Hay muchas aplicaciones más. Algunos Estados contratan el suministro puntual de imágenes por satélite para conocer con exactitud el alcance de un derrame de petróleo en el mar. La frecuencia con que se toman fotografías desde el espacio permite incluso medir actividades humanas, tales como la cantidad de contenedores que se han movido en un día en un puerto de carga o hasta cuántos coches hay en un parking. Las imágenes satelitales ya se usan también para detectar en qué zonas conviene desplegar más ayuda tras un huracán o qué partes de una ciudad azotada por la guerra siguen en pie tras un bombardeo.

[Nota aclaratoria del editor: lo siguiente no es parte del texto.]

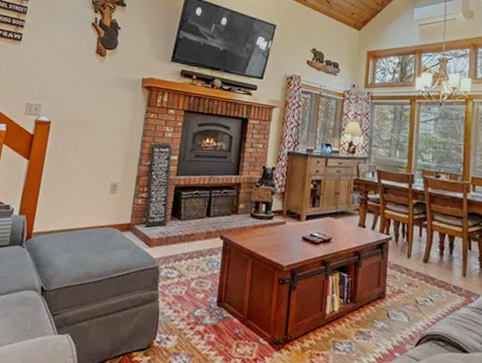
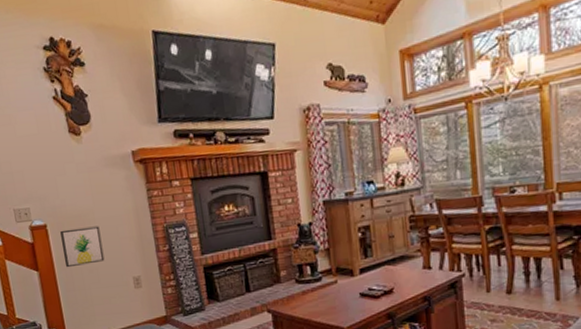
wall art: none [55,129,96,164] -> present [60,226,105,268]

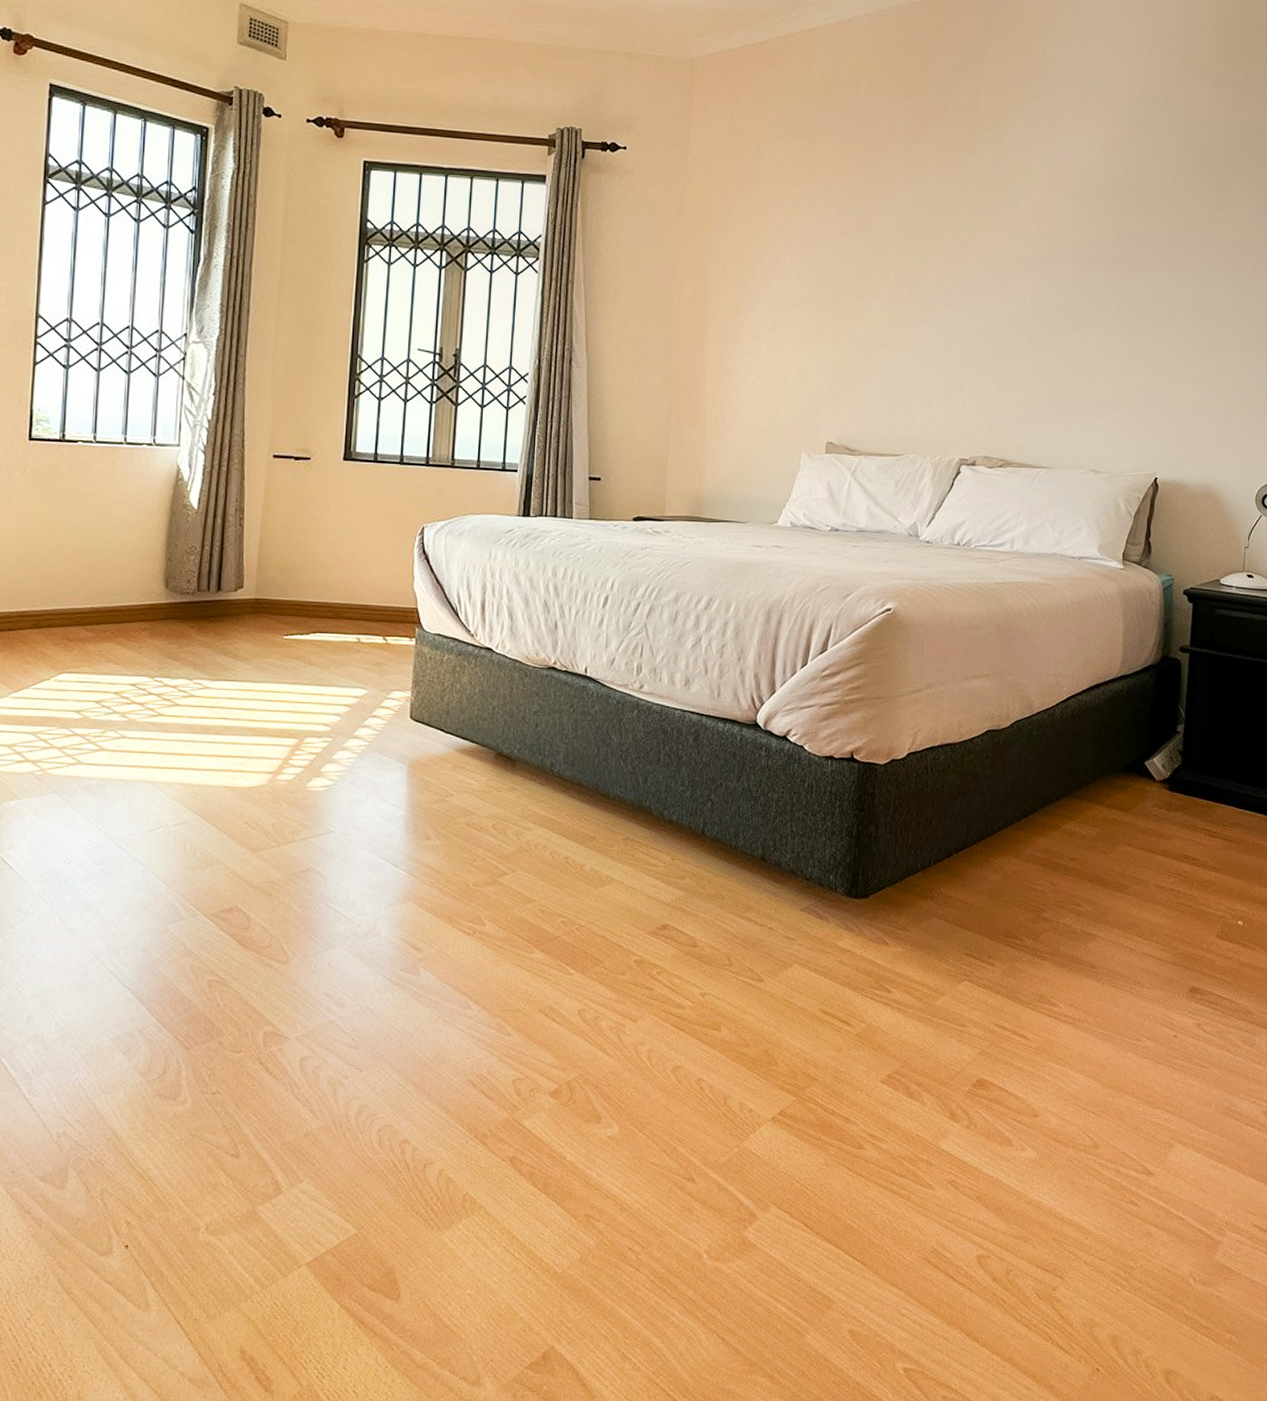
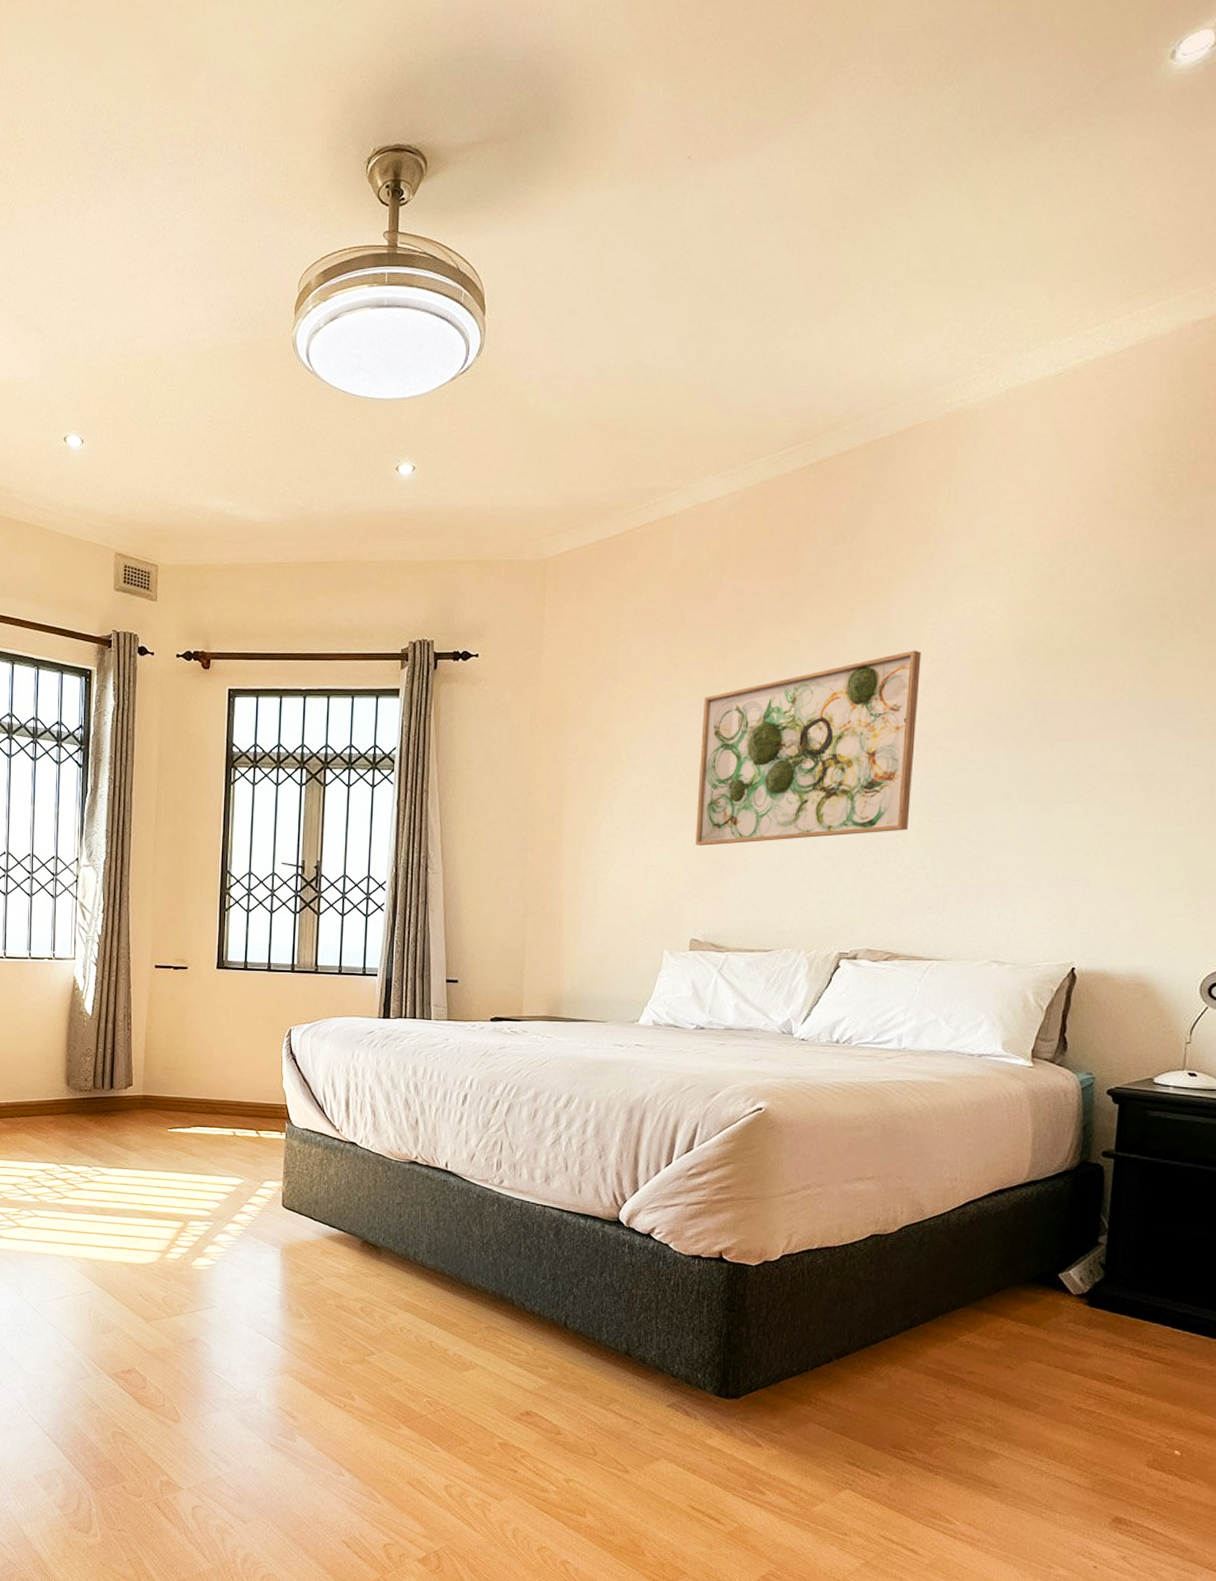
wall art: none [832,177,1031,351] -> present [695,650,922,846]

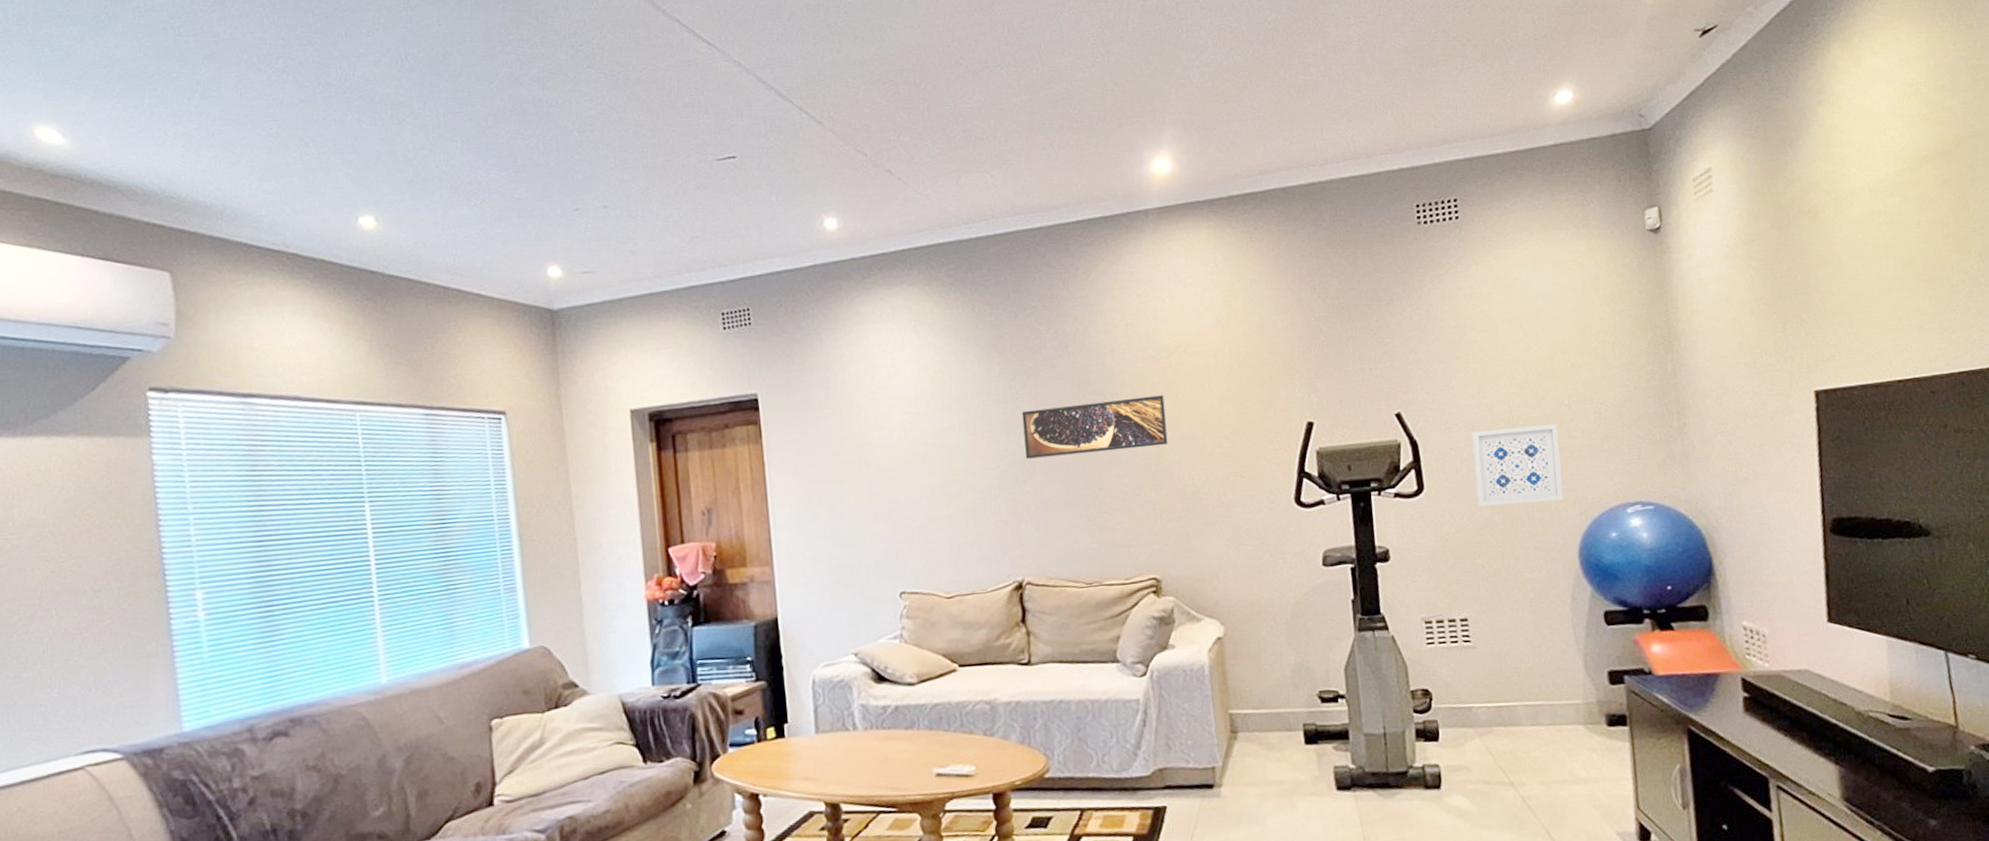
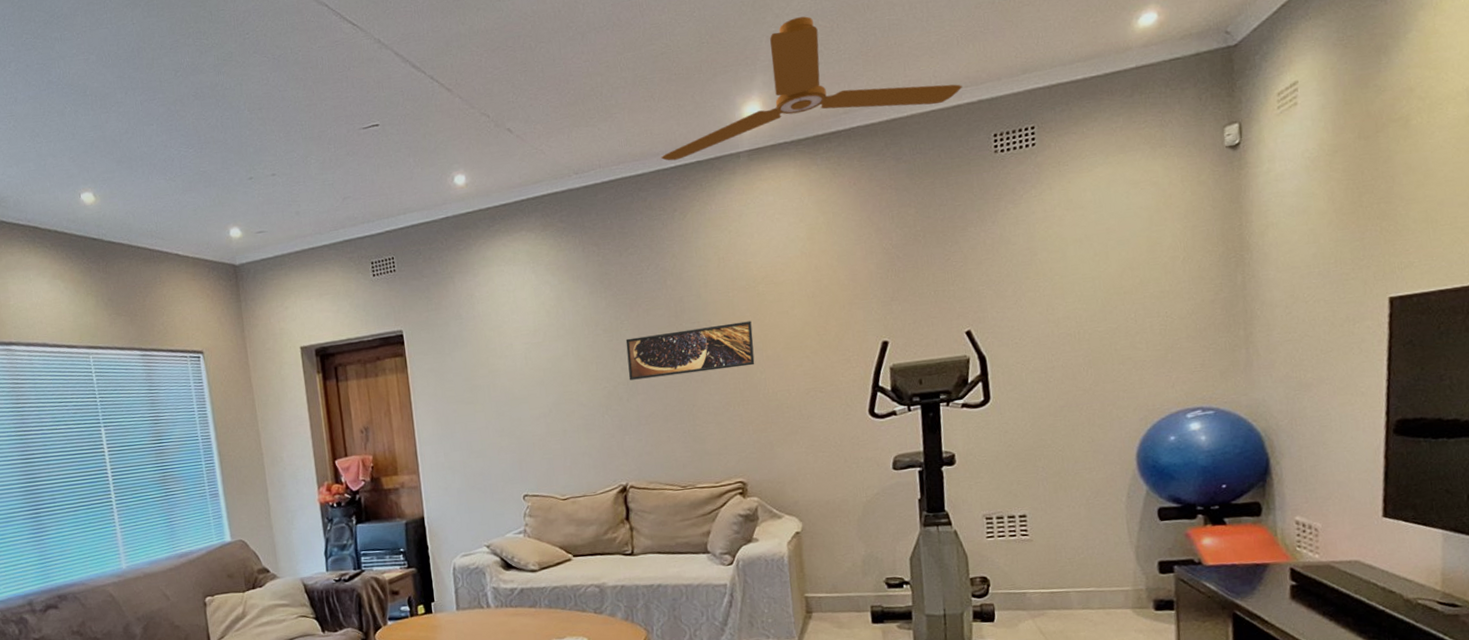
ceiling fan: none [1061,70,1382,215] -> present [661,16,963,161]
wall art: present [1471,423,1564,507] -> none [1037,336,1125,415]

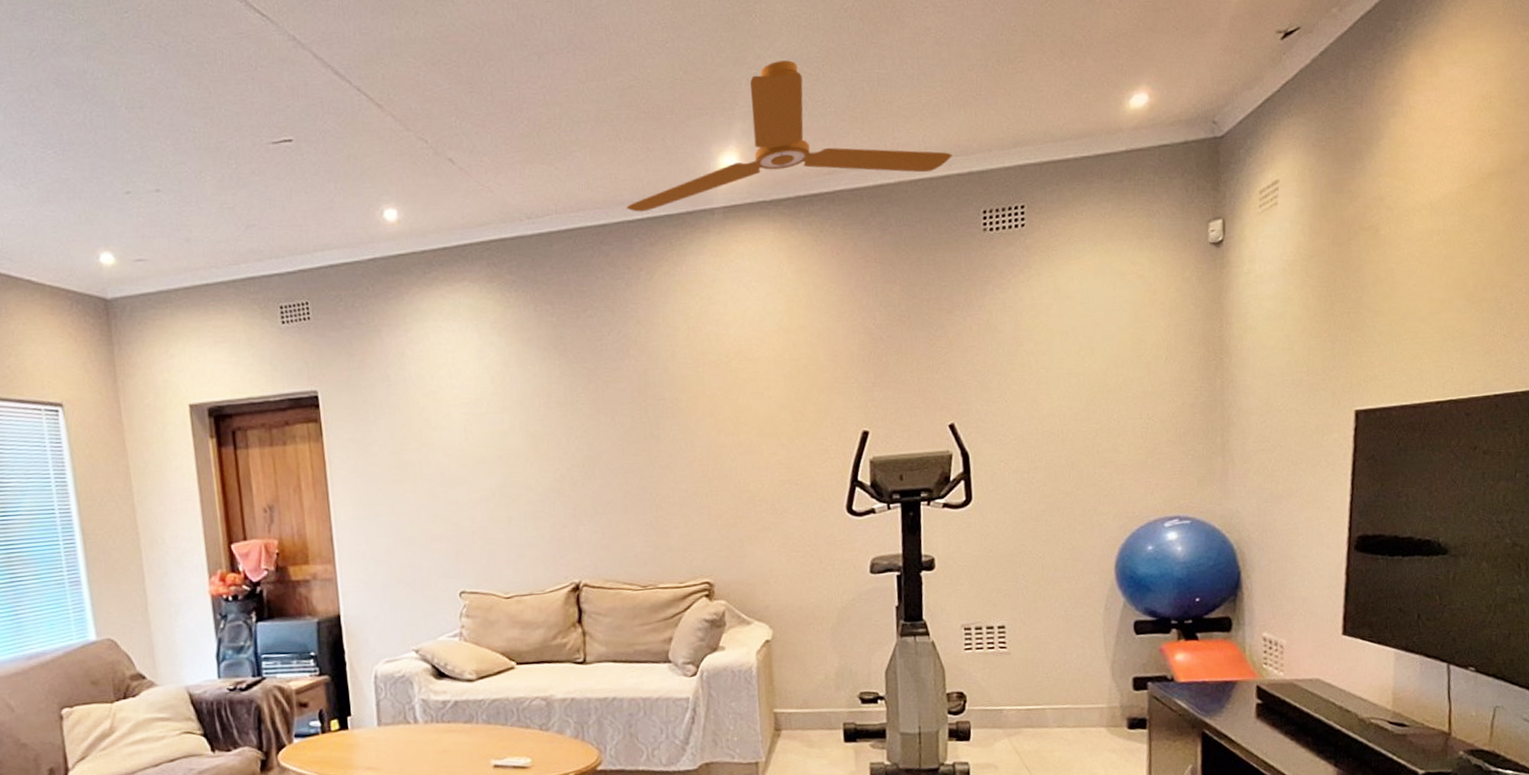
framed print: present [625,321,755,380] -> none [581,401,726,463]

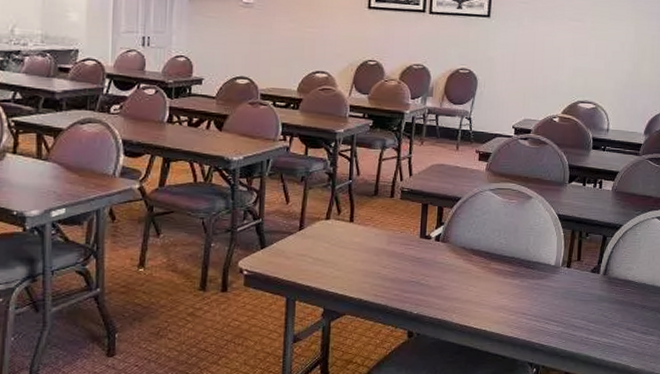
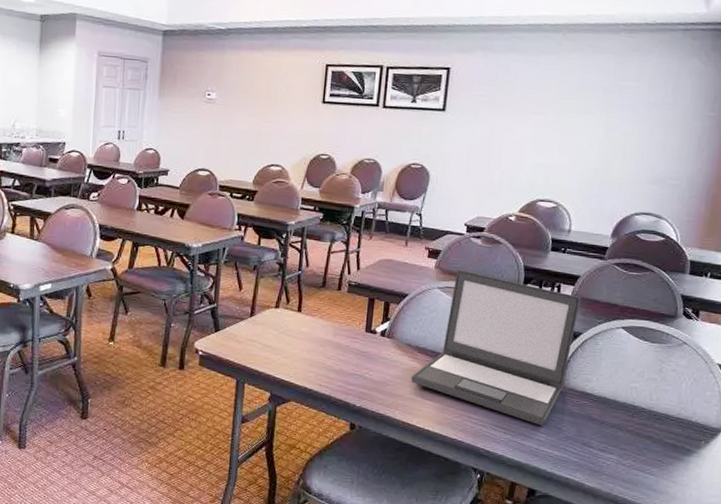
laptop: none [466,170,620,316] -> present [411,269,581,426]

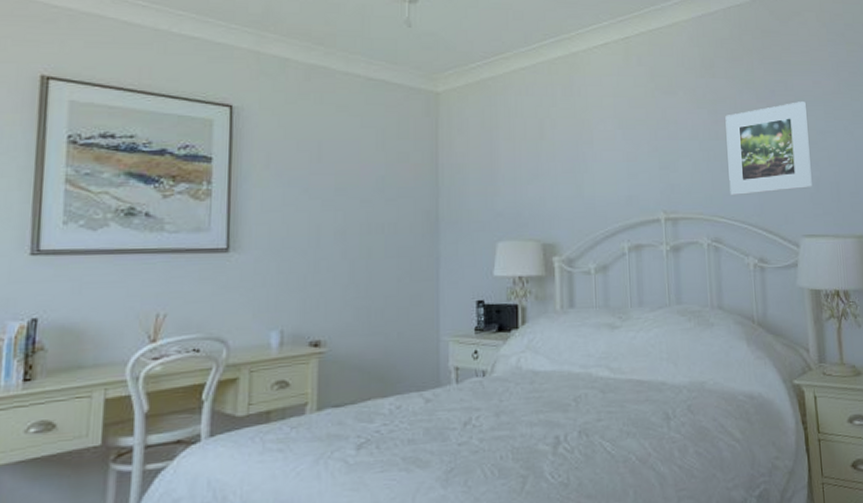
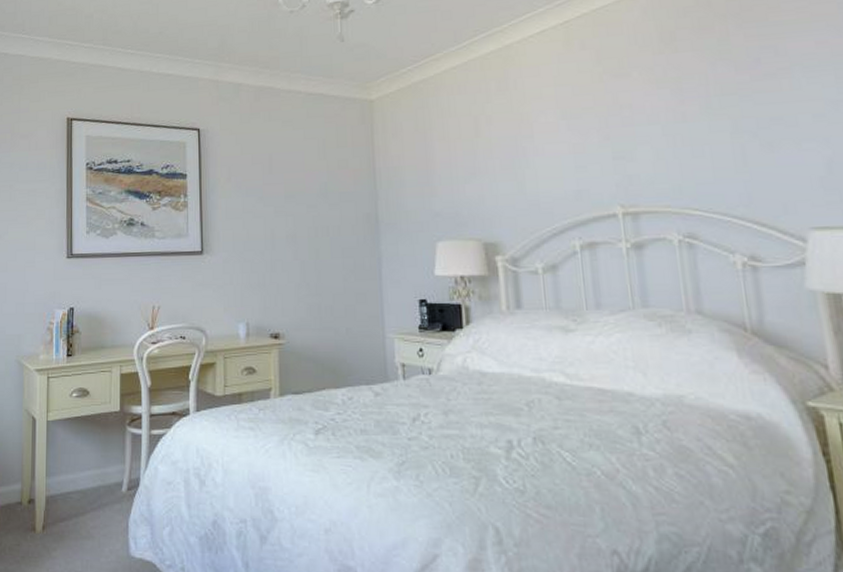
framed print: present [725,102,812,196] -> none [694,67,822,185]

Recoger las instantáneas es una parte del viaje: la otra es procesarlas. Planet comercializa un servicio que combina la visualización de fotografías (sus nanosatélites obtienen 1,5 millones al día) con el big data. Los análisis de la compañía aplican algoritmos a las secuencias de imágenes que obtienen, de modo que se pueden generar alertas automáticas, por ejemplo, si se detecta un brote de plaga en un cultivo. Incluso van un paso más allá y, sirviéndose del deep learning, ofrecen predicciones a ocho años sobre cómo puede evolucionar un terreno teniendo en cuenta el comportamiento registrado con anterioridad. Observación terráquea e inteligencia artificial: ese es el cóctel estrella de la nueva carrera espacial.